Measurement of tissue contraction and direct real time observations of cellular events are examples of challenges requiring engineering approaches. Similarly the challenge of constructing highly organized tissue such as the cornea or vascular wall are examples of future interdisciplinary challenges.

Biography: Educated in UK, [BSc. (Applied Chemistry); Ph.D. (Carbohydrate Synthesis), Bath University, Bath UK]. Postdoctoral experience shared between pharmaceutical (Institute of Molecular Biology Syntex Research, Palo Alto CA., and Nucleic Acid Research Institute, ICN Pharmaceuticals, Irvine, CA) and academic research (University of Alberta, Edmonton Canada; Durham University, Durham UK; University of London Berkbeck College, London, UK; State University of New York, Buffalo NY).

Joined UNT Health Science Center in 1987, and changed research interest to biological aspects of wound healing/tissue repair, which evolved into human cell and tissue engineering.
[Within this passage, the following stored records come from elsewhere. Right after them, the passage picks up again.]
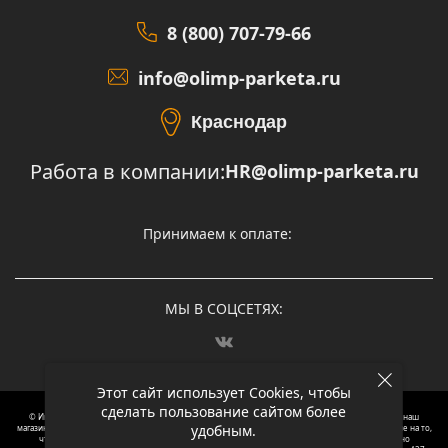
8 (800) 707-79-66
info@olimp-parketa.ru
Краснодар
Работа в компании:
HR@olimp-parketa.ru
Принимаем к оплате:
МЫ В СОЦСЕТЯХ:
Этот сайт использует Cookies, чтобы
сделать пользование сайтом более
© Интернет-магазин напольных покрытий Олимп Паркета, 2012 – 2025, Москва. Обращаясь в наш
удобным.
магазин, вы даете согласие на обработку ваших персональных данных.
Oбращаем вaше внимaние нa то,
что пpиведеные цeны и хaрактеристики, а так же фотографии товаров нoсят исключитeльно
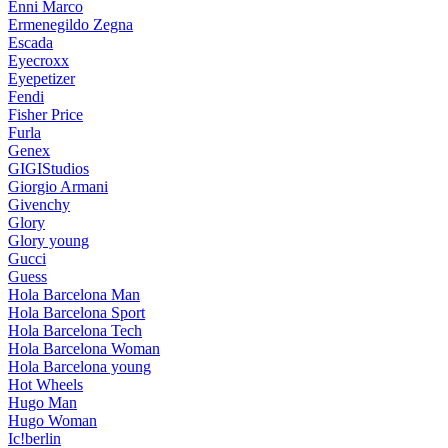
Enni Marco
Ermenegildo Zegna
Escada
Eyecroxx
Eyepetizer
Fendi
Fisher Price
Furla
Genex
GIGIStudios
Giorgio Armani
Givenchy
Glory
Glory young
Gucci
Guess
Hola Barcelona Man
Hola Barcelona Sport
Hola Barcelona Tech
Hola Barcelona Woman
Hola Barcelona young
Hot Wheels
Hugo Man
Hugo Woman
Ic!berlin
Dr Dimitrijevich has been Acting Director of the Wound Healing Research Institute and Director of Human Cell and Tissue Engineering Laboratories associated with The Eye Research Institute and Cardiovascular Research Institute. He has several patents in the tissue engineering area and is a consultant and a member of Scientific Advisory Boards for several established pharmaceutical companies and emerging biotech companies.
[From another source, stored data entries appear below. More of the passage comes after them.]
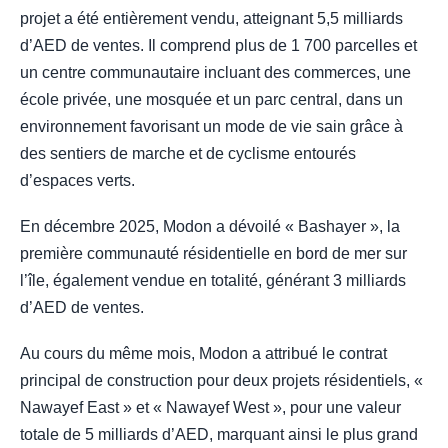
projet a été entièrement vendu, atteignant 5,5 milliards
d’AED de ventes. Il comprend plus de 1 700 parcelles et
un centre communautaire incluant des commerces, une
école privée, une mosquée et un parc central, dans un
environnement favorisant un mode de vie sain grâce à
des sentiers de marche et de cyclisme entourés
d’espaces verts.
En décembre 2025, Modon a dévoilé « Bashayer », la
première communauté résidentielle en bord de mer sur
l’île, également vendue en totalité, générant 3 milliards
d’AED de ventes.
Au cours du même mois, Modon a attribué le contrat
principal de construction pour deux projets résidentiels, «
Nawayef East » et « Nawayef West », pour une valeur
totale de 5 milliards d’AED, marquant ainsi le plus grand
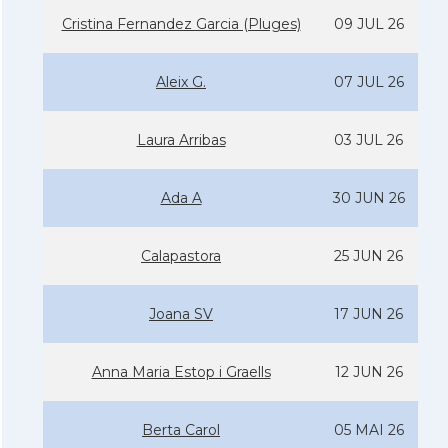
Cristina Fernandez Garcia (Pluges)
09 JUL 26
Aleix G.
07 JUL 26
Laura Arribas
03 JUL 26
Ada A
30 JUN 26
Calapastora
25 JUN 26
Joana SV
17 JUN 26
Anna Maria Estop i Graells
12 JUN 26
Berta Carol
05 MAI 26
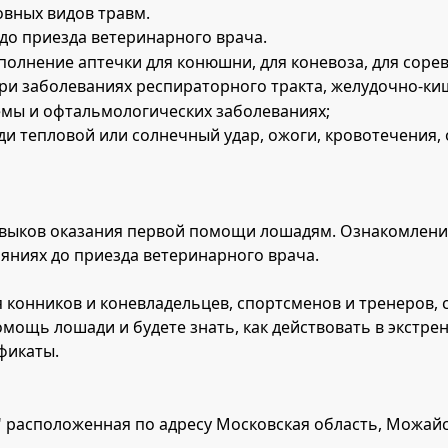
вных видов травм.
 до приезда ветеринарного врача.
полнение аптечки для конюшни, для коневоза, для соре
и заболеваниях респираторного тракта, желудочно-ки
емы и офтальмологических заболеваниях;
ади тепловой или солнечный удар, ожоги, кровотечения
авыков оказания первой помощи лошадям. Ознакомлени
ниях до приезда ветеринарного врача.
 конников и коневладельцев, спортсменов и тренеров, 
мощь лошади и будете знать, как действовать в экстре
фикаты.
Ф" расположенная по адресу Московская область, Можайс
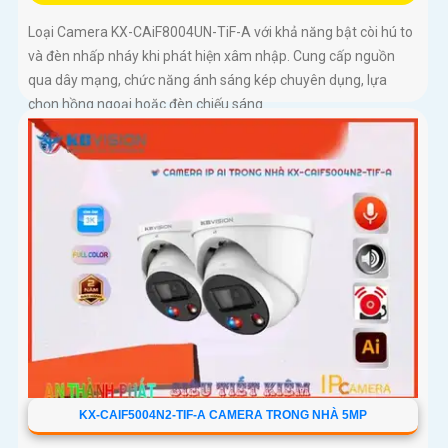
Loại Camera KX-CAiF8004UN-TiF-A với khả năng bật còi hú to
và đèn nhấp nháy khi phát hiện xâm nhập. Cung cấp nguồn
qua dây mạng, chức năng ánh sáng kép chuyên dụng, lựa
chọn hồng ngoại hoặc đèn chiếu sáng
KX-CAIF5004N2-TIF-A CAMERA TRONG NHÀ 5MP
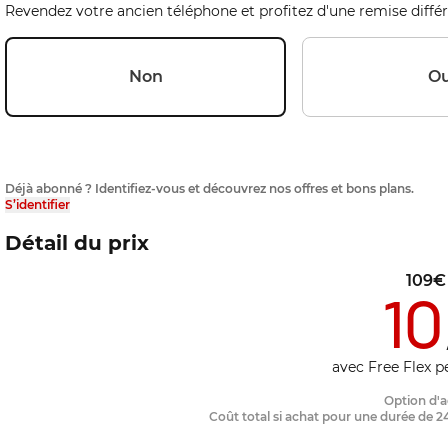
Revendez votre ancien téléphone et profitez d'une remise différ
Non
Ou
Déjà abonné ? Identifiez-vous et découvrez nos offres et bons plans.
S’identifier
Détail du prix
109
€
10
avec Free Flex 
Option d'
Coût total si achat pour une durée de 2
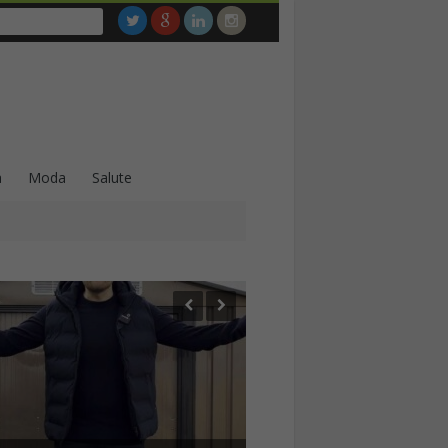
a
Moda
Salute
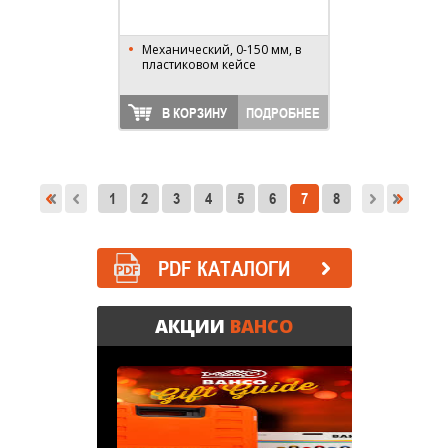
Механический, 0-150 мм, в
пластиковом кейсе
В КОРЗИНУ
ПОДРОБНЕЕ
1
2
3
4
5
6
7
8
PDF КАТАЛОГИ
АКЦИИ
BAHCO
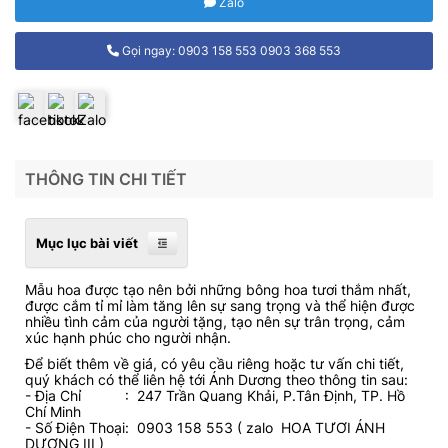
Zalo
Gọi ngay: 0903 158 553 0903 368 553
THÔNG TIN CHI TIẾT
Mục lục bài viết
Mẫu hoa được tạo nên bởi những bông hoa tươi thắm nhất,
được cắm tỉ mỉ làm tăng lên sự sang trọng và thể hiện được
nhiều tình cảm của người tặng, tạo nên sự trân trọng, cảm
xúc hạnh phúc cho người nhận.
Để biết thêm về giá, có yêu cầu riêng hoặc tư vấn chi tiết,
quý khách có thể liên hệ tới Ánh Dương theo thông tin sau:
- Địa Chỉ : 247 Trần Quang Khải, P.Tân Định, TP. Hồ
Chí Minh
- Số Điện Thoại: 0903 158 553 ( zalo HOA TƯƠI ÁNH
DƯƠNG III )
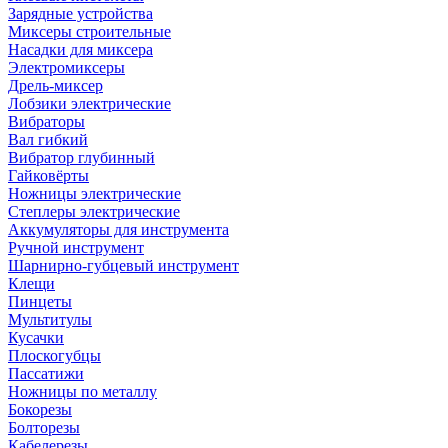
Зарядные устройства
Миксеры строительные
Насадки для миксера
Электромиксеры
Дрель-миксер
Лобзики электрические
Вибраторы
Вал гибкий
Вибратор глубинный
Гайковёрты
Ножницы электрические
Степлеры электрические
Аккумуляторы для инструмента
Ручной инструмент
Шарнирно-губцевый инструмент
Клещи
Пинцеты
Мультитулы
Кусачки
Плоскогубцы
Пассатижи
Ножницы по металлу
Бокорезы
Болторезы
Кабелерезы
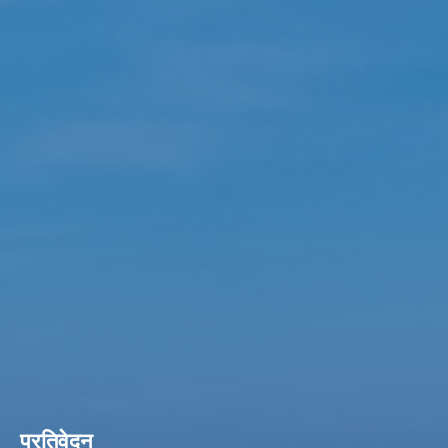
प्रतिवेदन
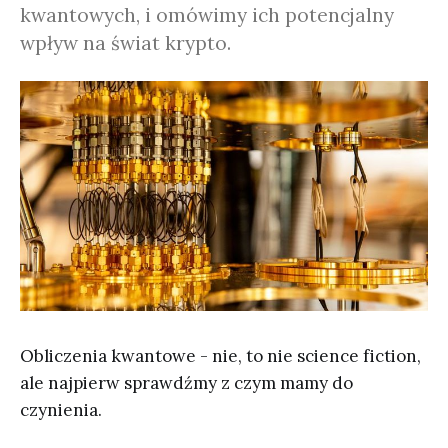
kwantowych, i omówimy ich potencjalny
wpływ na świat krypto.
Obliczenia kwantowe - nie, to nie science fiction,
ale najpierw sprawdźmy z czym mamy do
czynienia.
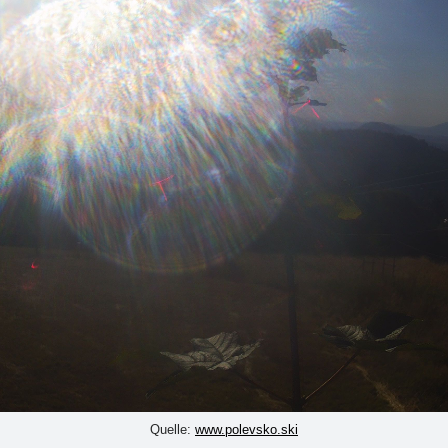
Quelle:
www.polevsko.ski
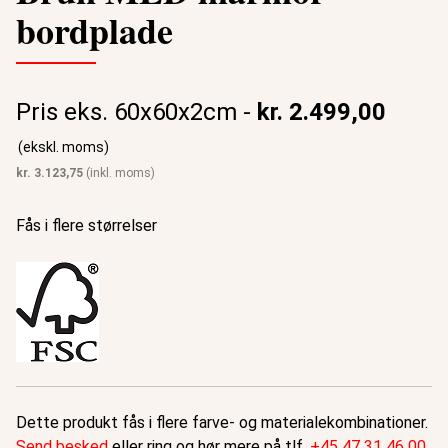
bordplade
Pris eks. 60x60x2cm -
kr.
2.499,00
(ekskl. moms)
kr.
3.123,75
(inkl. moms)
Fås i flere størrelser
Dette produkt fås i flere farve- og materialekombinationer.
Send besked
eller ring og hør mere på tlf.
+45 47 31 46 00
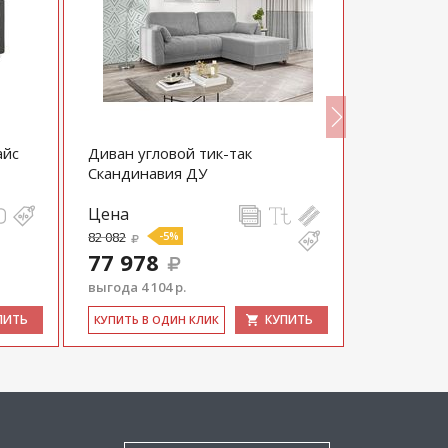
айс
Диван угловой тик-так
Диван Пе
Скандинавия ДУ
Цена
Цена
82 082
-5%
67 700
77 978
выгода 4 104 р.
ПИТЬ
КУПИТЬ
КУ­ПИТЬ В 
КУ­ПИТЬ В ОДИН КЛИК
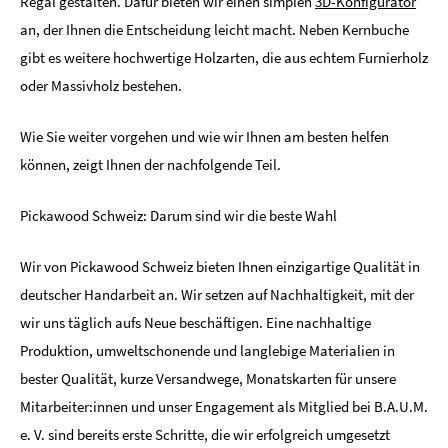
Regal gestalten. Dafür bieten wir einen simplen
3D-Konfigurator
an, der Ihnen die Entscheidung leicht macht. Neben Kernbuche
gibt es weitere hochwertige Holzarten, die aus echtem Furnierholz
oder Massivholz bestehen.
Wie Sie weiter vorgehen und wie wir Ihnen am besten helfen
können, zeigt Ihnen der nachfolgende Teil.
Pickawood Schweiz: Darum sind wir die beste Wahl
Wir von Pickawood Schweiz bieten Ihnen einzigartige Qualität in
deutscher Handarbeit an. Wir setzen auf Nachhaltigkeit, mit der
wir uns täglich aufs Neue beschäftigen. Eine nachhaltige
Produktion, umweltschonende und langlebige Materialien in
bester Qualität, kurze Versandwege, Monatskarten für unsere
Mitarbeiter:innen und unser Engagement als Mitglied bei B.A.U.M.
e. V. sind bereits erste Schritte, die wir erfolgreich umgesetzt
Engineering Implications of Understanding Human Accommodation
Ronald A. Schachar, M.D., Ph.D.
Adjunct Professor of Physics
University of Texas at Arlington
4 :15-5:00

Abstract: Accommodation is the dynamic ability of the eye to change focus. It occurs as a result of changes in the surface curvatures of the crystalline lens. The force from ciliary muscle contraction is transduced by the zonules to the equator of the lens to induce the required lenticular surface changes. The ciliary muscle is approximately one tenth the size of the crystalline lens and can only generate a total force of 1.6 grams. The mechanism by which this small muscle can produce accommodation has significant practical implications.
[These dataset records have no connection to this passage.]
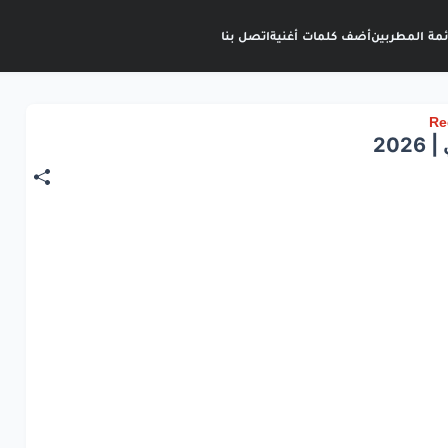
ئمة المطربين
أضف كلمات أغنية
اتصل بنا
20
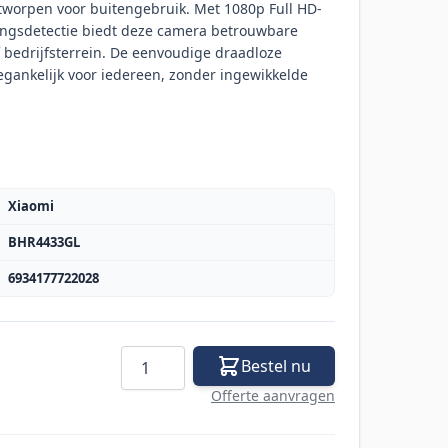
tworpen voor buitengebruik. Met 1080p Full HD-
gingsdetectie biedt deze camera betrouwbare
of bedrijfsterrein. De eenvoudige draadloze
oegankelijk voor iedereen, zonder ingewikkelde
Xiaomi
BHR4433GL
6934177722028
Aantal
Bestel nu
Offerte aanvragen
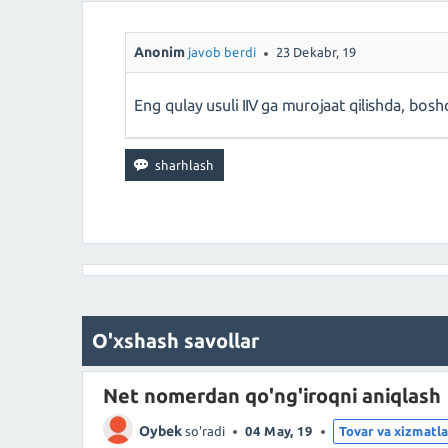
Anonim
javob berdi
23 Dekabr, 19
Eng qulay usuli IIV ga murojaat qilishda, bos
O'xshash savollar
Net nomerdan qo'ng'iroqni aniqlash
Oybek
so'radi
04 May, 19
Tovar va xizmatla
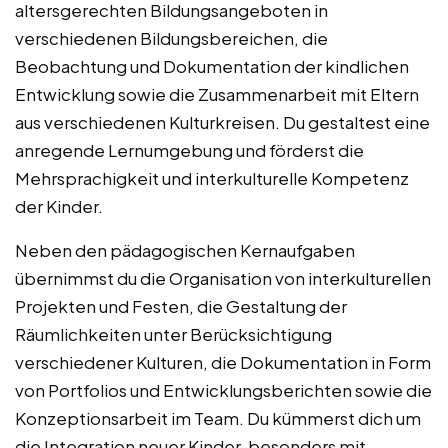
altersgerechten Bildungsangeboten in
verschiedenen Bildungsbereichen, die
Beobachtung und Dokumentation der kindlichen
Entwicklung sowie die Zusammenarbeit mit Eltern
aus verschiedenen Kulturkreisen. Du gestaltest eine
anregende Lernumgebung und förderst die
Mehrsprachigkeit und interkulturelle Kompetenz
der Kinder.
Neben den pädagogischen Kernaufgaben
übernimmst du die Organisation von interkulturellen
Projekten und Festen, die Gestaltung der
Räumlichkeiten unter Berücksichtigung
verschiedener Kulturen, die Dokumentation in Form
von Portfolios und Entwicklungsberichten sowie die
Konzeptionsarbeit im Team. Du kümmerst dich um
die Integration neuer Kinder, besonders mit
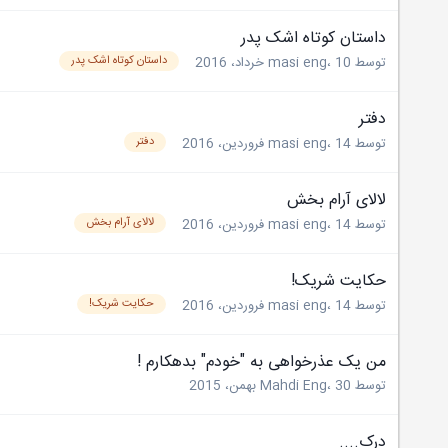
داستان کوتاه اشک پدر
داستان کوتاه اشک پدر
توسط
10 خرداد، 2016
،
masi eng
دفتر
دفتر
توسط
14 فروردین، 2016
،
masi eng
لالای آرام بخش
لالای آرام بخش
توسط
14 فروردین، 2016
،
masi eng
حکایت شریک!
حکایت شریک!
توسط
14 فروردین، 2016
،
masi eng
ﻣﻦ ﯾﮏ ﻋﺬﺭﺧﻮﺍﻫﯽ ﺑﻪ "ﺧﻮﺩﻡ" ﺑﺪﻫﮑﺎﺭﻡ !
توسط
30 بهمن، 2015
،
Mahdi Eng
درک....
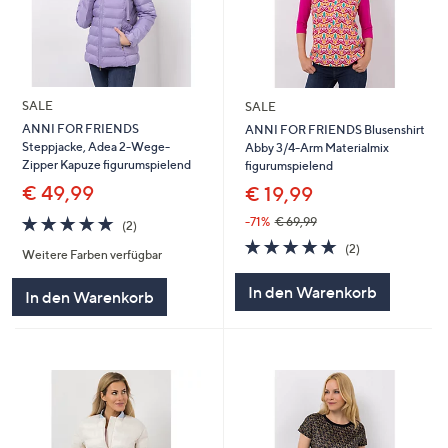
SALE
SALE
ANNI FOR FRIENDS
ANNI FOR FRIENDS Blusenshirt
Steppjacke, Adea 2-Wege-
Abby 3/4-Arm Materialmix
Zipper Kapuze figurumspielend
figurumspielend
€ 49,99
€ 19,99
5.0
2
-71%
€ 69,99
(2)
von
Bewertungen
5.0
2
(2)
Weitere Farben verfügbar
5
von
Bewertungen
5
In den Warenkorb
In den Warenkorb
Biography: Dr. Schachar earned a Ph.D. in Ophthalmology from the University of Chicago in 1975, an M.D. from the State University of New York in 1967, and a B.S. in Physics from the City University of New York in 1963. Dr. Schachar holds 64 international patents and has authored over 100 archival journal articles and 7 books in the field of ophthalmology. He is the founder of the Presby Corporation. From 1998 to 2002, he raised over $13 million for funding of the Presby Corporation. From 1998 to 2001, the Presby Corporation, under Dr. Schachar’s guidance, generated $4 million in revenues. In 2003, the Presby Corporation merged into Refocus Group, Incorporated. Today, Dr. Schachar serves as a consultant to the Presby Corporation and is an Adjunct Professor in the Department of Physics at the University of Texas at Arlington, Texas.